Tomorrow, Massachusetts will hold its Republican primary and we encourage the Harvard community to take the time to vote. Many of the primaries this election year are bitterly contested, and the Republican candidates may fight for the nomination all the way to San Diego. Every ballot has extra significance.

The current political apathy that many Americans exhibit is disturbing. In other nations, crusaders are fighting for the right to vote. The ideal of free and fair elections is still a cruel joke under many regimes. Yet, Americans frequently take their electoral rights and responsibilities for granted. Even worse, many Americans who are constantly complain about their government do not actually vote. How can those who do not vote expect their criticism to be taken seriously?

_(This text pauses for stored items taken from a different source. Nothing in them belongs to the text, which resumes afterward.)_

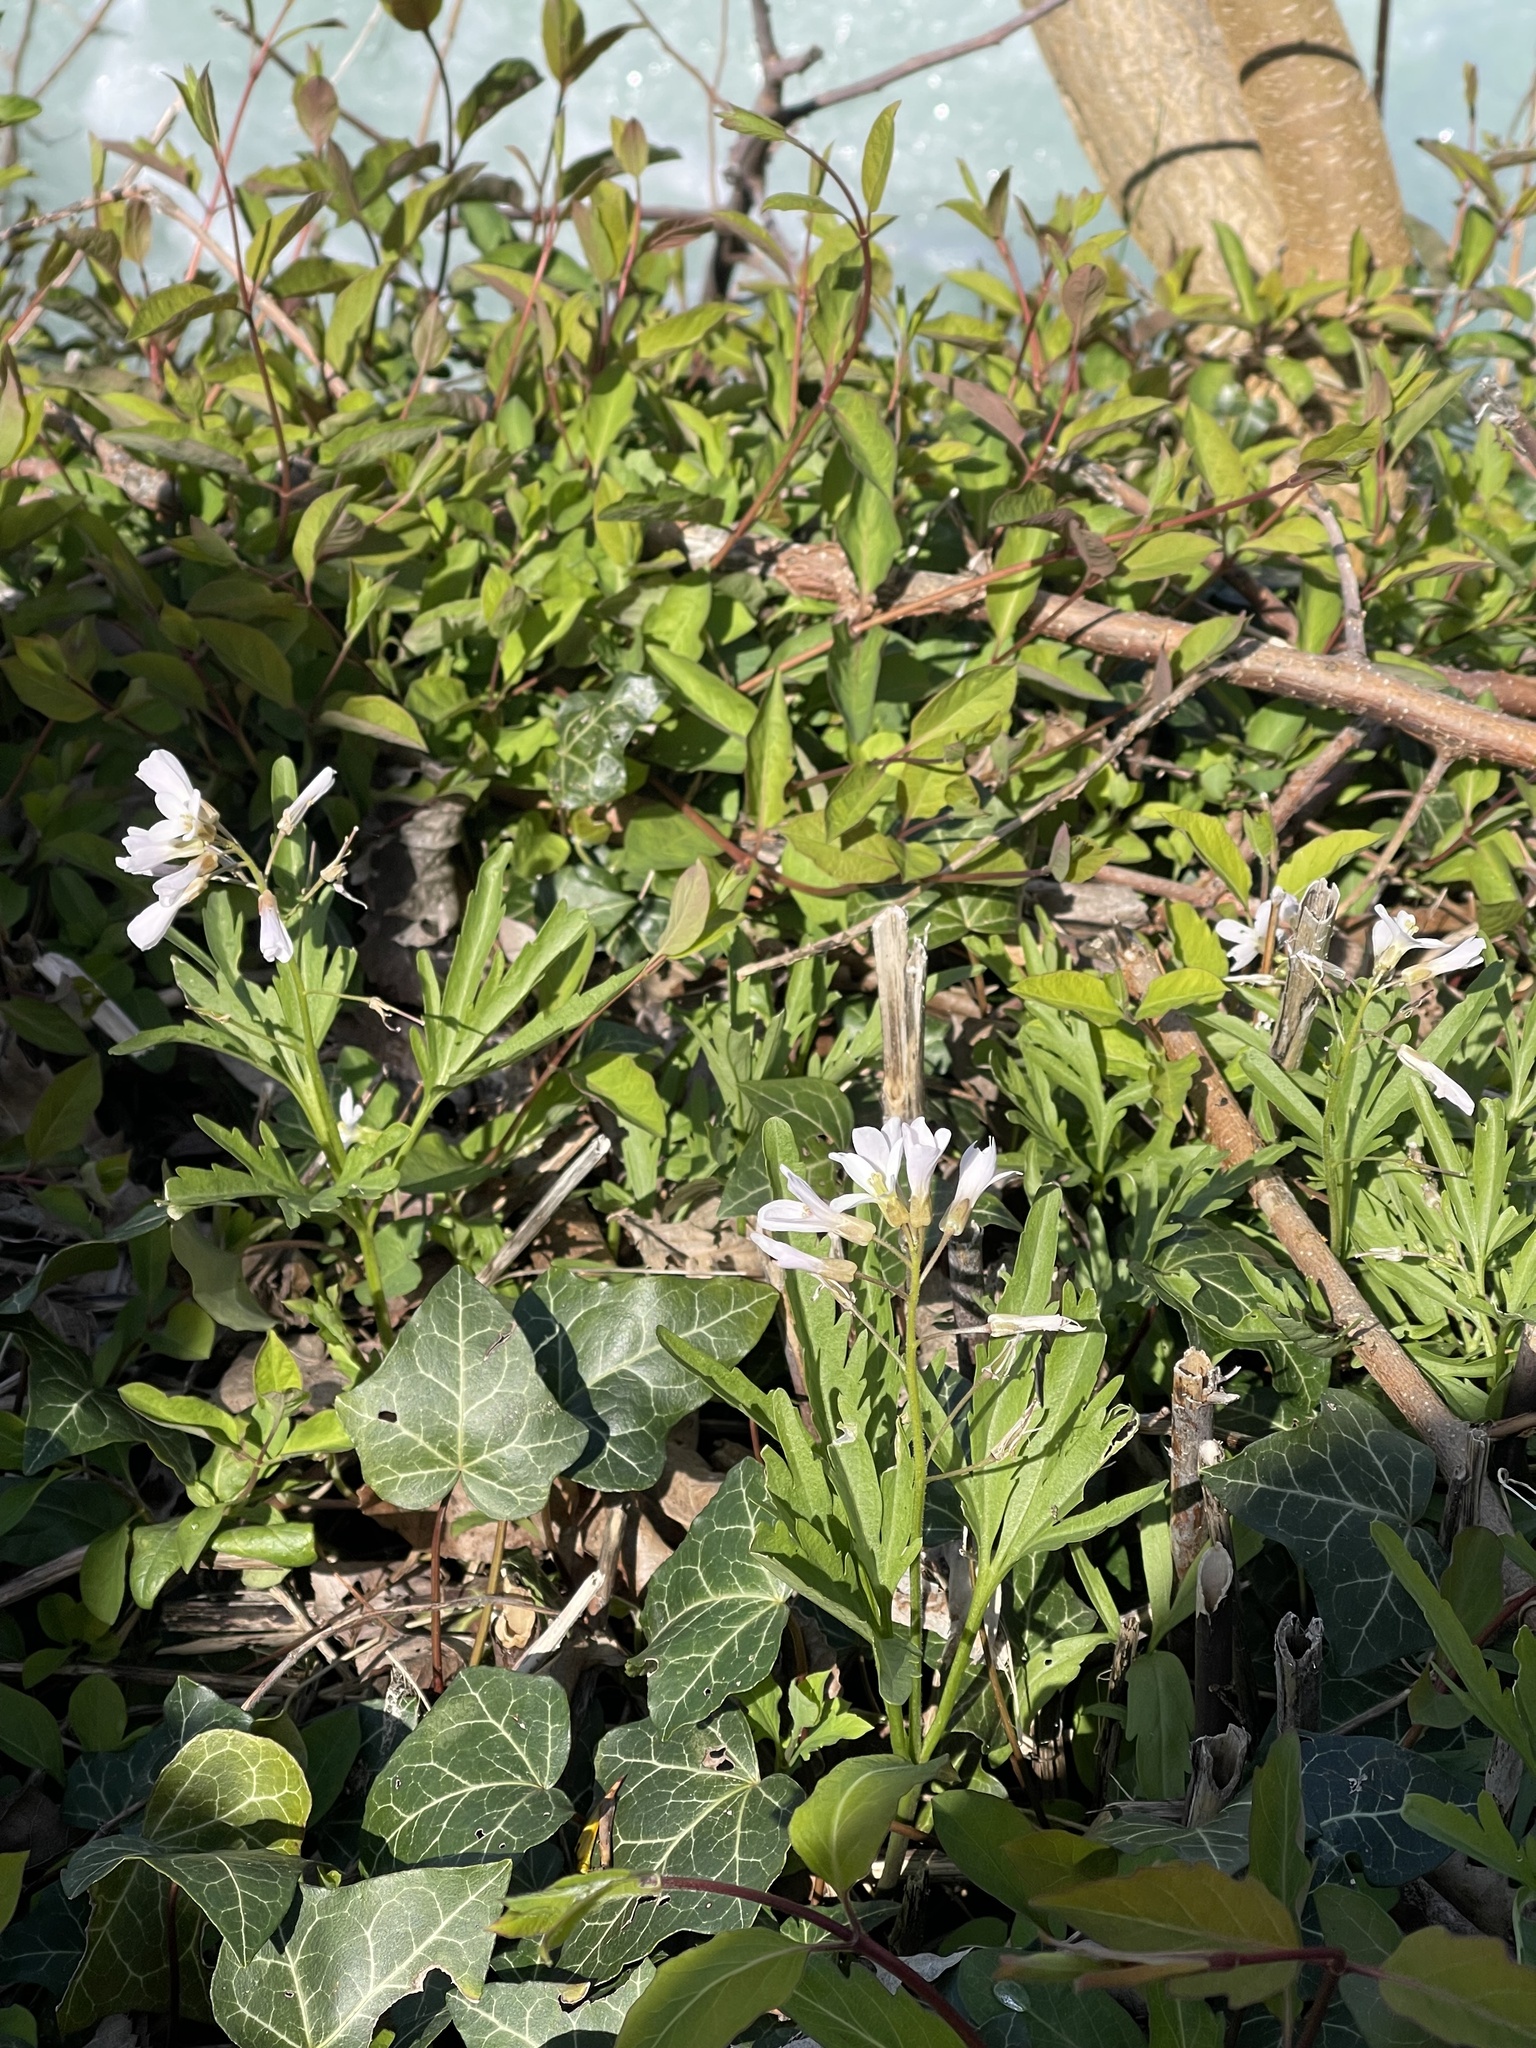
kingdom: Plantae
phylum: Tracheophyta
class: Magnoliopsida
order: Brassicales
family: Brassicaceae
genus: Cardamine
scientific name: Cardamine concatenata
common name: Cut-leaf toothcup
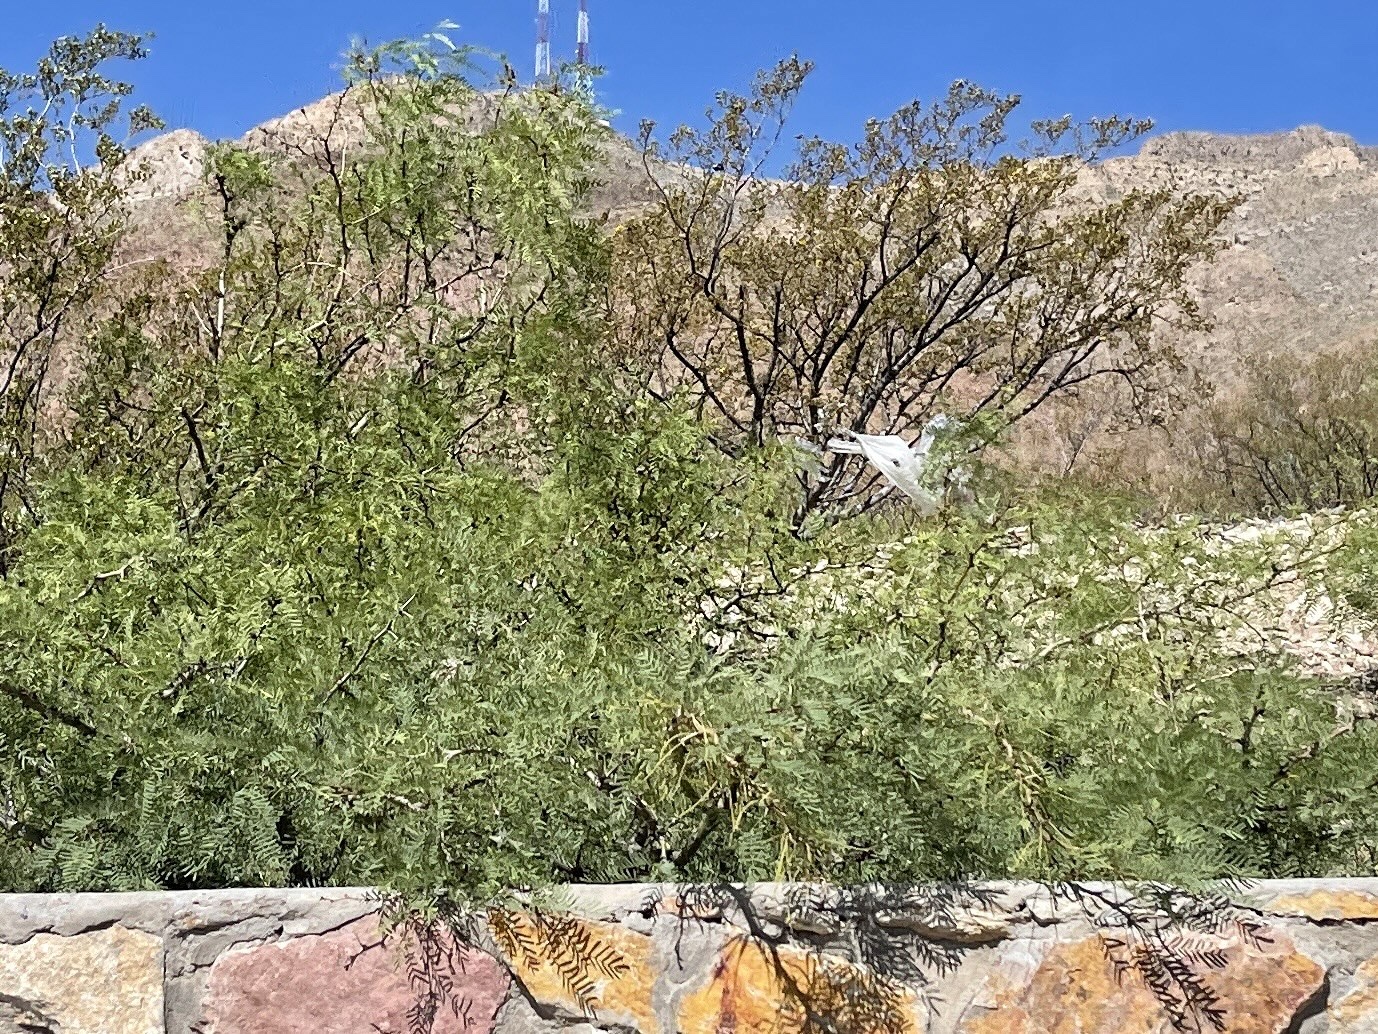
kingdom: Plantae
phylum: Tracheophyta
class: Magnoliopsida
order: Fabales
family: Fabaceae
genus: Prosopis
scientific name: Prosopis glandulosa
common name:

Voting is not merely a method of choosing our country's next leaders. Casting a ballot helps to build good citizenship. It helps to make Americans more aware of current political issues, and educates them in the principles of self-government. Harvard students should feel a special responsibility to vote. Our generation has too often been accused of being mired in angst and nihilism.

Voting is even more crucial in today's political climate. The forces of extremism have manifested themselves in conservative commentator Patrick J. Buchanan. If not enough reasonable and sensible citizens cast their ballots, a demagogue, racist or extremist could be thrust into office. Even though Buchanan lost the South Carolina primary to Bob Dole this weekend, his strong showing in New Hampshire suggests that he could do well in this area, more reason for students to take their voting seriously. America's next president needs to have the vision to lead the entire country into the 21st century. At the heart of this vision must be a solid belief in democracy and free trade, not a dangerous reliance on national socialism.

We encourage those who are not currently registered to vote to do so. Although the Massachusetts primary is important, November's presidential election will be even more significant. For many students, this will be their first opportunity to help choose a U.S. president. In the upcoming elections, we urge all voters to focus on the current issues and to resist being swayed by the barrage of slick political advertising designed by campaign spin doctors.